Most teachers invite, embrace, and truly appreciate their roles as teachers. Teachers are held to a higher standard as they have come to represent an ideal of a contributing member of a community and a life of service. Most teachers are comfortable in their classrooms and spending time with their students and do not resent the pay scale or the hours; they recognize the importance and the real impact of the job. Effective teachers are able to forgo some of their personal needs and focus their attention on their students.
I am the center of attention (after the computers) in my classroom. Six times a day the room fills up with expectant young minds hungry for the knowledge that I am serving. Young people are wonderful sponges who love to soak up all manner of interesting and relevant facts, methods, procedures, tips, tricks, and even personal stories that they can recognize as useful in their lives. The majority of students adore the majority of their teachers and often enter their classrooms with a kind greeting and polite smile. The teacher-student correlation is a beautiful thing.
However, teachers work alone in a vacuum devoid of adult interaction through the majority of their days. Unless a teacher is team-teaching, or working in close proximity to a classroom of another teacher where there is common area or easy access, a teacher may not see another adult for many hours, or if by choice, the entire day. Not good. Just as children of all age groups need to spend time with their peers at school, so too do adult teachers need to spend time with their colleagues during the school day. Successful teachers require the daily encouragement of other successful teachers to continue to be, well, successful.

◆ What you should do
Reproduce the passage on teaching word for word, beginning at the words "However, teachers work" and stopping after the words "be, well, successful.". The listing that comes next is separate material and has no connection to the passage on teaching.

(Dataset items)
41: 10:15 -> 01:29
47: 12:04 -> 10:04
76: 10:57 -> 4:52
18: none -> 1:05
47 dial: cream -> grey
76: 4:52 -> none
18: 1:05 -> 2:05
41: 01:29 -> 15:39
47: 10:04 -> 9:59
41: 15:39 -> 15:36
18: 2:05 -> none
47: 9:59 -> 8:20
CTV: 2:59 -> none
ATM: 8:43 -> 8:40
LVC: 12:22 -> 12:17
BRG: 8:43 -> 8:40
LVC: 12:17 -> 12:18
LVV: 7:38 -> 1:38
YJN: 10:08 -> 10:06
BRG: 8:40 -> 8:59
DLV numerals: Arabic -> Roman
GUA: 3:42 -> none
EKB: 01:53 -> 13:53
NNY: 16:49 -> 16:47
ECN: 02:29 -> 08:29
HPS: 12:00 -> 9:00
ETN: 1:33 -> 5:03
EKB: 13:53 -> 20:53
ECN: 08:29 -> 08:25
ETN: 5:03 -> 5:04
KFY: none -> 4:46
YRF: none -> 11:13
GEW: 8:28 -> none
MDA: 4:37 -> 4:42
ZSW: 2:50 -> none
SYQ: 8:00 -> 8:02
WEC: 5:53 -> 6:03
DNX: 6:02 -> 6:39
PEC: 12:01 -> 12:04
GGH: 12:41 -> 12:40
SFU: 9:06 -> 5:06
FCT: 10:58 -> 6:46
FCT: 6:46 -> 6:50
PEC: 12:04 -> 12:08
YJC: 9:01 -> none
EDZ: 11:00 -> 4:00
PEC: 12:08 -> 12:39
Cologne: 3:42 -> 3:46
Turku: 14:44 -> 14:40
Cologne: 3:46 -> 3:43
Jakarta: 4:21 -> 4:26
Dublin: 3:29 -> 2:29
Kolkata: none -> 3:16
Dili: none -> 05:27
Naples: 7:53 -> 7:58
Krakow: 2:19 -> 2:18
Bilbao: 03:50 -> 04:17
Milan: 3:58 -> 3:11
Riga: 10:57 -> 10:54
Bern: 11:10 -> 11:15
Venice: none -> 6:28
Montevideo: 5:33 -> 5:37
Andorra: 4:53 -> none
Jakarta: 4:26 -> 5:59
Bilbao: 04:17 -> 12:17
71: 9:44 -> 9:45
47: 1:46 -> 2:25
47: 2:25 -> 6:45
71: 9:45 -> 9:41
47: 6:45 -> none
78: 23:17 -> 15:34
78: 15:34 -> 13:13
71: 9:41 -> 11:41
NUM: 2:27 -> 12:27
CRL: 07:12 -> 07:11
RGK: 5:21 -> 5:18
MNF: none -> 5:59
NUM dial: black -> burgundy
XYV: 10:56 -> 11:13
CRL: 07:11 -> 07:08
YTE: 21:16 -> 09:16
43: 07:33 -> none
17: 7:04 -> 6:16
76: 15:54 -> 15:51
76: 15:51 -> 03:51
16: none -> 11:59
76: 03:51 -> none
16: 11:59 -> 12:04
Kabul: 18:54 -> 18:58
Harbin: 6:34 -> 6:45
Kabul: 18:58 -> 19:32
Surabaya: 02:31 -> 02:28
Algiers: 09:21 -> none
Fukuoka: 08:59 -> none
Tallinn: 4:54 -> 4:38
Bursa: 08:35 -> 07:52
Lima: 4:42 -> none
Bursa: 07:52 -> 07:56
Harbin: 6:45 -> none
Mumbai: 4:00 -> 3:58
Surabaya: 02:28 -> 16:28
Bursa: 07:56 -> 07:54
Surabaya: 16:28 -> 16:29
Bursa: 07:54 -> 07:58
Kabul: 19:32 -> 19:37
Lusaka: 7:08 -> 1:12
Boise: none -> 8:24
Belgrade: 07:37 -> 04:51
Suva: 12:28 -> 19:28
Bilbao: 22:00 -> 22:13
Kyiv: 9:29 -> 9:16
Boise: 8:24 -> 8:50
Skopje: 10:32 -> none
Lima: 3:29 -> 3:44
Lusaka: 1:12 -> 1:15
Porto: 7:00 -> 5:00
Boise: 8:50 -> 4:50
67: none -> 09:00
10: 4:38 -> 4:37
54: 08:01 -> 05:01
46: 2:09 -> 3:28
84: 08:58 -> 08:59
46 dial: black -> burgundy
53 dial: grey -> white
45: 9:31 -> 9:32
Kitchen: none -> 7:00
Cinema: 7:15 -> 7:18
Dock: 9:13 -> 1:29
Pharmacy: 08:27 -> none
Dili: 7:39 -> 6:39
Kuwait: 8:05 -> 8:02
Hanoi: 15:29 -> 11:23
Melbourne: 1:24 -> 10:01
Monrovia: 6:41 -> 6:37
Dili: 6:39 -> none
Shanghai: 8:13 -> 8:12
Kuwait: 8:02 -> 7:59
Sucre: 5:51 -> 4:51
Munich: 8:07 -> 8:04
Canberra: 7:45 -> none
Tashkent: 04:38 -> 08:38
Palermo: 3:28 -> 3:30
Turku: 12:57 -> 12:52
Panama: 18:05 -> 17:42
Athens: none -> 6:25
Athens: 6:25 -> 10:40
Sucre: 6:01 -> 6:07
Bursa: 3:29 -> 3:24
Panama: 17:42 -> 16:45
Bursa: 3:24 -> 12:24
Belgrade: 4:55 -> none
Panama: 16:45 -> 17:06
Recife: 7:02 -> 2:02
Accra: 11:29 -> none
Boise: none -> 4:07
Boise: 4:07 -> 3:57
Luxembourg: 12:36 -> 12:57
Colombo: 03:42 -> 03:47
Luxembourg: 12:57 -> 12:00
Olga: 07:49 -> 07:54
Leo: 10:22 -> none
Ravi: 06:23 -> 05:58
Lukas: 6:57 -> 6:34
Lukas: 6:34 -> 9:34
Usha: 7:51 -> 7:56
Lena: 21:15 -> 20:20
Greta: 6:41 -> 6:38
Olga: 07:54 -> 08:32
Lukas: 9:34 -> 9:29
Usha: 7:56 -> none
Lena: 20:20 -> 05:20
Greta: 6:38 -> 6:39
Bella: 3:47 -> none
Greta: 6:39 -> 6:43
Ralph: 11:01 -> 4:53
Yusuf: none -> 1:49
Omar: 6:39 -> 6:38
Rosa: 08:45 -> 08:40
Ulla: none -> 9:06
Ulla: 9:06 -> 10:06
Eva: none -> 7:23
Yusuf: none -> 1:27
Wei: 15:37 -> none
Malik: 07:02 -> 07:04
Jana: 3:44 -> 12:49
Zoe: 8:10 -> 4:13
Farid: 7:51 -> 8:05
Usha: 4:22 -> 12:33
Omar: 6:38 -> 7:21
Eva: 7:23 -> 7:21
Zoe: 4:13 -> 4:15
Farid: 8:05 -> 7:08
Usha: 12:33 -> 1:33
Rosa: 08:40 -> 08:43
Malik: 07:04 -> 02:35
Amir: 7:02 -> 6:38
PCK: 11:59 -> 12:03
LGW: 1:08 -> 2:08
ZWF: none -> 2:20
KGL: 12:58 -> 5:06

◆ Output for this task
However, teachers work alone in a vacuum devoid of adult interaction through the majority of their days. Unless a teacher is team-teaching, or working in close proximity to a classroom of another teacher where there is common area or easy access, a teacher may not see another adult for many hours, or if by choice, the entire day. Not good. Just as children of all age groups need to spend time with their peers at school, so too do adult teachers need to spend time with their colleagues during the school day. Successful teachers require the daily encouragement of other successful teachers to continue to be, well, successful.